[OLDCATH-L] Anglican leader urges 'convergence' with Catholics

Andre Queen, Sr aqc87s at yahoo.com
Mon Nov 23 19:03:15 EST 2009


Blessings from Rome!

As I have been in Rome this past week and, as we speak, let me see what the feel here is on the meeting.
 


Yours in Christ the King, 

Most Rev.
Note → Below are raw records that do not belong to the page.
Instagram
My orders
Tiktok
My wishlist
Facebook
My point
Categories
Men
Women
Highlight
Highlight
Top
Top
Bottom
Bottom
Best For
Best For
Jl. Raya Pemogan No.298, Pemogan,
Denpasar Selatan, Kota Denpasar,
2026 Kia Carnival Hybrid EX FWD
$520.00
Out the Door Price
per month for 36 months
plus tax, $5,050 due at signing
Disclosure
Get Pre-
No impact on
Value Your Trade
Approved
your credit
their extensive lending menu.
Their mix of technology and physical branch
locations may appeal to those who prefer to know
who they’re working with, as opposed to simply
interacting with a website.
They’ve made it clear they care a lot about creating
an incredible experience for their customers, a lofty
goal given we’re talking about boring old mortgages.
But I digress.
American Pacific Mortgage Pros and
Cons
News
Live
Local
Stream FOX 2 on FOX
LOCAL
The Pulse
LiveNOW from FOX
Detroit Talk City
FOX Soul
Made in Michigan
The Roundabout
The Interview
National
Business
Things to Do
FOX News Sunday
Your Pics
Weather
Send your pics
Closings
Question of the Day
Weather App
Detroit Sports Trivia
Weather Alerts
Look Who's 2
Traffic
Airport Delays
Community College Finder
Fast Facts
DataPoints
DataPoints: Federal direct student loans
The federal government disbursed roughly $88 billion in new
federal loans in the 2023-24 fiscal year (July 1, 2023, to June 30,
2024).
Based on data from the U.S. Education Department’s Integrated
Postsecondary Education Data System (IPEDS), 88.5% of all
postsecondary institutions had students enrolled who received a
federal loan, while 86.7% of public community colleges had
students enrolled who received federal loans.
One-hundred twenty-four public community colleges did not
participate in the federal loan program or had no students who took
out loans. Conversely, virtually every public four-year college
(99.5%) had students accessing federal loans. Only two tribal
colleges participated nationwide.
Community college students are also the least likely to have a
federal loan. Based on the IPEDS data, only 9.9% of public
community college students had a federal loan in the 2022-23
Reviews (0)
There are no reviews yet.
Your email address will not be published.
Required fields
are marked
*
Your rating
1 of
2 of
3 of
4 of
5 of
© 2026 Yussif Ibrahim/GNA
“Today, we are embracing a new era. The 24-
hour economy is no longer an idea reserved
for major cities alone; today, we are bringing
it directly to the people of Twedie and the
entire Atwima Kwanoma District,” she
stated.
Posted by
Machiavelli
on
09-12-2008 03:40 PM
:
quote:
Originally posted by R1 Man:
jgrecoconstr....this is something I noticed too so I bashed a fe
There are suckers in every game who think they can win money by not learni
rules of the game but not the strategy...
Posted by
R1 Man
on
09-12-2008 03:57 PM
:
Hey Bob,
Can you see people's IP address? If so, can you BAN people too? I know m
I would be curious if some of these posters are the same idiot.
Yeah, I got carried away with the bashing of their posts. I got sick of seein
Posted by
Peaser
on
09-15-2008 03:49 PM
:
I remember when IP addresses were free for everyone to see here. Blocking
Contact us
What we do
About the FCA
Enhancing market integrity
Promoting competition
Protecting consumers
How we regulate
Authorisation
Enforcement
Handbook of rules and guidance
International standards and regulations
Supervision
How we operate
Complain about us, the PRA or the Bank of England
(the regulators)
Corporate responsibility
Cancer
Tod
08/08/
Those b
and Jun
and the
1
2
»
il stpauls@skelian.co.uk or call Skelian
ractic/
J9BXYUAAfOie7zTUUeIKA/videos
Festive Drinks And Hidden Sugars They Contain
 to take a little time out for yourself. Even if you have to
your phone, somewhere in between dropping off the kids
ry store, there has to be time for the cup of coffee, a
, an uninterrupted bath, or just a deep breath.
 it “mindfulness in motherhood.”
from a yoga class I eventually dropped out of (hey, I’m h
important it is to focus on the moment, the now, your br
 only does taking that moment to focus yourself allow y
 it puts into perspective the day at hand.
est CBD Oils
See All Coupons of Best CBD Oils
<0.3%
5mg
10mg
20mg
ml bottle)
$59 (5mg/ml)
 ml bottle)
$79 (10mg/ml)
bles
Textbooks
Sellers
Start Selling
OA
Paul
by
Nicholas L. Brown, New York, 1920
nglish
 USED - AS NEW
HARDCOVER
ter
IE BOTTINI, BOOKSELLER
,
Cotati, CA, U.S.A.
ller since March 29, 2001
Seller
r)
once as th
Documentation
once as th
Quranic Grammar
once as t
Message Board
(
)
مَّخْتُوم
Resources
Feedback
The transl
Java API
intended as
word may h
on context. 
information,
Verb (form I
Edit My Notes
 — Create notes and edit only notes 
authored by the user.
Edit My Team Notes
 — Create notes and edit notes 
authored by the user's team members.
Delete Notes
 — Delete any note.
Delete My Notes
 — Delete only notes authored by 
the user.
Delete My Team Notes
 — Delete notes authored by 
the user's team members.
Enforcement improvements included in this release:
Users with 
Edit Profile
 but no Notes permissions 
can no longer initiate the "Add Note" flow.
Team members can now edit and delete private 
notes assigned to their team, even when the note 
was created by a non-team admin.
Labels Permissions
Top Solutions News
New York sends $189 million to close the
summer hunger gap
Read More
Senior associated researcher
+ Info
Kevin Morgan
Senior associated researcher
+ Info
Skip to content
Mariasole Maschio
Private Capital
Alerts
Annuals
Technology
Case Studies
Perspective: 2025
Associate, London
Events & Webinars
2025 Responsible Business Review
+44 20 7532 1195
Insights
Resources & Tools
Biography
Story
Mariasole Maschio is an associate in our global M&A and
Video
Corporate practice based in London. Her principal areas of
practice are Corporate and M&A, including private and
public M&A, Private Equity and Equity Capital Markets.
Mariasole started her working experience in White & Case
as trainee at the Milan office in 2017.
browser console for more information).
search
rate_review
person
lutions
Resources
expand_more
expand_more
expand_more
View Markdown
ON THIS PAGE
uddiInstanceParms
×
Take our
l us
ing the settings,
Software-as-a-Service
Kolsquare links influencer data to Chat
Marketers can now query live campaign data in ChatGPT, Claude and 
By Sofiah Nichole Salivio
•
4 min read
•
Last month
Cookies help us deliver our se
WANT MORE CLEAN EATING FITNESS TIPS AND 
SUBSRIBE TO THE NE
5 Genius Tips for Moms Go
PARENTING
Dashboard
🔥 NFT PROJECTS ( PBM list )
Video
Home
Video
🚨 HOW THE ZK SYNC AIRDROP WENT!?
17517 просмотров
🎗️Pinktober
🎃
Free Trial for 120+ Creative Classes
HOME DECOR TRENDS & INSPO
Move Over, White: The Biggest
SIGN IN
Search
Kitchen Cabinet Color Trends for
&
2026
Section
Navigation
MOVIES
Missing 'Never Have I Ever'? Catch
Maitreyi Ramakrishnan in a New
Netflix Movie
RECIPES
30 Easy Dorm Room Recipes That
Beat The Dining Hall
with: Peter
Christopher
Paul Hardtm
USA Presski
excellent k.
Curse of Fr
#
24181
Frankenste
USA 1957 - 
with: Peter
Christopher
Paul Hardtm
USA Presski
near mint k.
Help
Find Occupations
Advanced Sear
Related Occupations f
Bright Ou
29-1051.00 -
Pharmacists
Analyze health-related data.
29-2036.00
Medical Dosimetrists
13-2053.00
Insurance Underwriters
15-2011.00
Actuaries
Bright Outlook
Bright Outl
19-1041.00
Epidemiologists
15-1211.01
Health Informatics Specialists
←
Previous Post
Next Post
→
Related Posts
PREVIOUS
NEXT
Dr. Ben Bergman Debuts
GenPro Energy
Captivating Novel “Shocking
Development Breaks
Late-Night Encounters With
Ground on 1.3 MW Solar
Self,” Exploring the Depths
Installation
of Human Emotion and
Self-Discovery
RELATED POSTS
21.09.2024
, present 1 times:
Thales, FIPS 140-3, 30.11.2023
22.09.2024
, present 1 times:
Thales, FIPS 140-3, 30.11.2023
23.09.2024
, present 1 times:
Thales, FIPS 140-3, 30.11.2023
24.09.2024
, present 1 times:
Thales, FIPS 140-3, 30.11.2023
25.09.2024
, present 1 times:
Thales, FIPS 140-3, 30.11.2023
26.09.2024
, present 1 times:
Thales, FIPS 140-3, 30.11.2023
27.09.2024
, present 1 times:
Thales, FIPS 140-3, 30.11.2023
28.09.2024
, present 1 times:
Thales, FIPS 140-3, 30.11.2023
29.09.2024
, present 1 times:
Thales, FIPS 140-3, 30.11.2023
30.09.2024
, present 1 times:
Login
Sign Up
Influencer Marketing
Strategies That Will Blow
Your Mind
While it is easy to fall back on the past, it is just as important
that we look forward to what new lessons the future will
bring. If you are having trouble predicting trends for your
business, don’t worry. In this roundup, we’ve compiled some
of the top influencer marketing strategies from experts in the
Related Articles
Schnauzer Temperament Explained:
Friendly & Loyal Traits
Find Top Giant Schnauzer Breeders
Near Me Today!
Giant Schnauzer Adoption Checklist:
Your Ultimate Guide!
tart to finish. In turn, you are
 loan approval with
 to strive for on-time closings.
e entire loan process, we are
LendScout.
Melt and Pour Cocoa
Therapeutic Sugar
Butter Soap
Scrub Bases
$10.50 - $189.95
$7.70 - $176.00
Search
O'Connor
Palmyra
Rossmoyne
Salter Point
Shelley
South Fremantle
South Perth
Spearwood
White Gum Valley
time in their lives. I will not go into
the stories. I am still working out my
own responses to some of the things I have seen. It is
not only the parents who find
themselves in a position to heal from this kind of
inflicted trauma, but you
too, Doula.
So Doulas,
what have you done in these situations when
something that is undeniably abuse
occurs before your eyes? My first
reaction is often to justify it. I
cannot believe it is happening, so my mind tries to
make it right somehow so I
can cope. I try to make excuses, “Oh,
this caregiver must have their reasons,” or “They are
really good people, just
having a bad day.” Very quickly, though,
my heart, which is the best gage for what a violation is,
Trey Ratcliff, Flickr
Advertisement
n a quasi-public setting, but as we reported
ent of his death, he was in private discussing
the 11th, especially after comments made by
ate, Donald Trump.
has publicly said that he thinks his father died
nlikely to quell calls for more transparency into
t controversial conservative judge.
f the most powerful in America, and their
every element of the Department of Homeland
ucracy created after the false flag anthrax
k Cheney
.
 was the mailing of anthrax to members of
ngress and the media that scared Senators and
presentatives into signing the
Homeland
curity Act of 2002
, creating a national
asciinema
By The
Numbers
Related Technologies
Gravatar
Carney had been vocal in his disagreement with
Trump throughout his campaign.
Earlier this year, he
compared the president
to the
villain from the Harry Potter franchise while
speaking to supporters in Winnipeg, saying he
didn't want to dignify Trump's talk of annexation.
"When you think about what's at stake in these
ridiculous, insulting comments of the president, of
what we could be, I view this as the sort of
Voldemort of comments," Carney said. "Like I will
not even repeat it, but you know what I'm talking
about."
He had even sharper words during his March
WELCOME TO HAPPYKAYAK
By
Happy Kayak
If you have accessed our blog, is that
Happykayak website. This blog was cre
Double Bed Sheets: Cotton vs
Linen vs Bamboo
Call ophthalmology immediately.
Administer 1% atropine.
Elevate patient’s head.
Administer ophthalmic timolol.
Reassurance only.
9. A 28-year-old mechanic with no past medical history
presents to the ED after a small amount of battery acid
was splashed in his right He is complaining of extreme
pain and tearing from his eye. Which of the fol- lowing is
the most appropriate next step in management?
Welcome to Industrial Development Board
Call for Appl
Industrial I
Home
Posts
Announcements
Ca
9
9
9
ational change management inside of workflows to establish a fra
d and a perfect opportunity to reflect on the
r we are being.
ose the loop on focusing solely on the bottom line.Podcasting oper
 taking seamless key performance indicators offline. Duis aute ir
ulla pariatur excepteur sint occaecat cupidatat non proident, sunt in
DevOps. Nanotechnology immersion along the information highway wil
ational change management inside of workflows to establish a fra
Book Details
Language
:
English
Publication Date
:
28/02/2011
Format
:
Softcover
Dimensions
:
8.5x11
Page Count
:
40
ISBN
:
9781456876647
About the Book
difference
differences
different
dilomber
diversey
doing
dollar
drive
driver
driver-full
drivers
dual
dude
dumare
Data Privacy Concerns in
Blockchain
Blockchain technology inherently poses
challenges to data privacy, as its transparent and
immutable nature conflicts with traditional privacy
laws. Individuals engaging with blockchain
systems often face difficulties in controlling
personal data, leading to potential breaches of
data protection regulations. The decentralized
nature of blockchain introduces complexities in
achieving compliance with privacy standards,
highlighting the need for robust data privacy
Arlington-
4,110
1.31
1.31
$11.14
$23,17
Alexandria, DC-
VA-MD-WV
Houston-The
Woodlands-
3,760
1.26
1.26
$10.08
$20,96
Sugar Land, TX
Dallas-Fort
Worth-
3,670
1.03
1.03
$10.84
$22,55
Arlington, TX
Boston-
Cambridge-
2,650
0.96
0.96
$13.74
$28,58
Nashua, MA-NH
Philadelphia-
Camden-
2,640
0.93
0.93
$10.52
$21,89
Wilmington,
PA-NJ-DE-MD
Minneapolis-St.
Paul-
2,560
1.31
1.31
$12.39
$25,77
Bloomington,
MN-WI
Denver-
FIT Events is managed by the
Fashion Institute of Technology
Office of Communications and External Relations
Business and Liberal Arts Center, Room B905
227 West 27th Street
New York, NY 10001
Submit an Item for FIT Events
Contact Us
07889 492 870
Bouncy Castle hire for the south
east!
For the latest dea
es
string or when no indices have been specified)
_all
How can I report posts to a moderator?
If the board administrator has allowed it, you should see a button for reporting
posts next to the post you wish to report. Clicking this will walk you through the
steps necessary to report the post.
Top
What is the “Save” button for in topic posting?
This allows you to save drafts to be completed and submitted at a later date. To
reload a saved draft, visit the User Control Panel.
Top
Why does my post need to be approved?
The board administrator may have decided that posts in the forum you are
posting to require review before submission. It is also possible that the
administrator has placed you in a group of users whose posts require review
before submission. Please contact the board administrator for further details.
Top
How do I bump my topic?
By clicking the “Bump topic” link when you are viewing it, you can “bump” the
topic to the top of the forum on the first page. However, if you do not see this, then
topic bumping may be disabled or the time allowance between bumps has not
Andre J. W. Queen, SCR 
Archbishop, Province of the United States
Catholic Apostolic National Church 
www.catholic-canc.us 







________________________________
From: +Marty <FrMarty_Patton at fuse.net>
To: oldcatholicunity at yahoogroups.com; Old Catholic Discussion List <oldcath-l at stsams.org>
Sent: Fri, November 20, 2009 2:13:32 AM
Subject: [OLDCATH-L] Anglican leader urges 'convergence' with Catholics

FYI



May God Bless You,



+Marty



For the Greater Glory of God



Anglican leader urges 'convergence' with Catholics

(AFP) - 4 hours ago  12pm November 20, 2009

ROME - Church of England leader Rowan Williams, Archbishop of
Canterbury, said Thursday the "glass is half-full" in relations with
the Catholic Church despite strains over a Vatican overture to
disaffected Anglicans.

Speaking ahead of a meeting Saturday with Pope Benedict XVI, who last
month approved a new structure for allowing groups of Anglicans into
the Catholic fold, Williams said the two churches had "unfinished
business" to resolve, but that "the ecumenical glass is genuinely
half-full."

"The strong convergence... about what the Church of God really is, is
very striking," he said in a lecture at Rome's Gregorian University,
questioning "whether this unfinished business is as fundamentally
church-dividing as our Roman Catholic friends generally assume and
maintain."

While appearing conciliatory, Williams also laid down a "challenge to
recent Roman Catholic thinking" on women priests, the issue behind
many Anglicans' wish to leave the Church of England in preference for
Catholicism.

The archbishop, noting the "sharpness of division" among Anglicans on
the question of the ordination of women, said they had managed to
"maintain a degree of undoubtedly impaired communion among themselves"
by taking a broader view.

So he asked: "Is there a way of recognising that somehow the corporate
exercise of a Catholic and evangelical ministry remains intact even
when there is dispute about the standing of female individuals?"

The Vatican unveiled the new framework for the conversions on November
9 in what was described by The Times of London as "potentially the
most explosive development in Anglican-Catholic relations since the
Reformation."

The move, which could attract hundreds of Anglicans from around the
world who oppose women and openly gay clergy, was a response to what
the Vatican called "repeated and insistent" petitions.

The meeting between the pope and Williams, who is in Rome to help
celebrate the 100th anniversary of the birth of Johannes Willebrands
-- a Dutch cardinal who was a pioneer in Catholic ecumenism -- was
scheduled long before the controversy.